XML-Based Authorization

This authorization scheme is based on the prior mapping of authentication credentials to roles and privileges. Permissions in XML files are supplied corresponding to the authentication scheme. Refer to the Security chapter in the GemFire Enterprise System Administrator's Guide for more information. The server-side security-accessor is in package templates.security.XmlAuthorization.create, and security-authz-xml-uri should point to either authz-dummy.xml or authz-ldap.xml, depending on the security-authenticator provided.

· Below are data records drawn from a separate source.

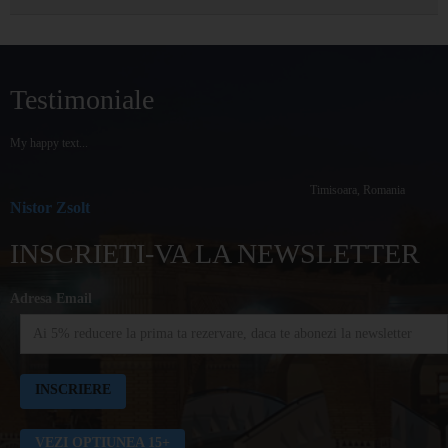
Testimoniale
My happy text...
Timisoara, Romania
Nistor Zsolt
INSCRIETI-VA LA NEWSLETTER
Adresa Email
VEZI OPTIUNEA 15+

Additional Example Scenarios

There are a number of scenarios you can explore with this basic setup. You might add other clients and see the effect on client peers when a client updates an entry. You could see how the behavior changes when subscriptions are disabled (in the client's XML configuration file, change the true value to false for the "subscription-enabled" attribute).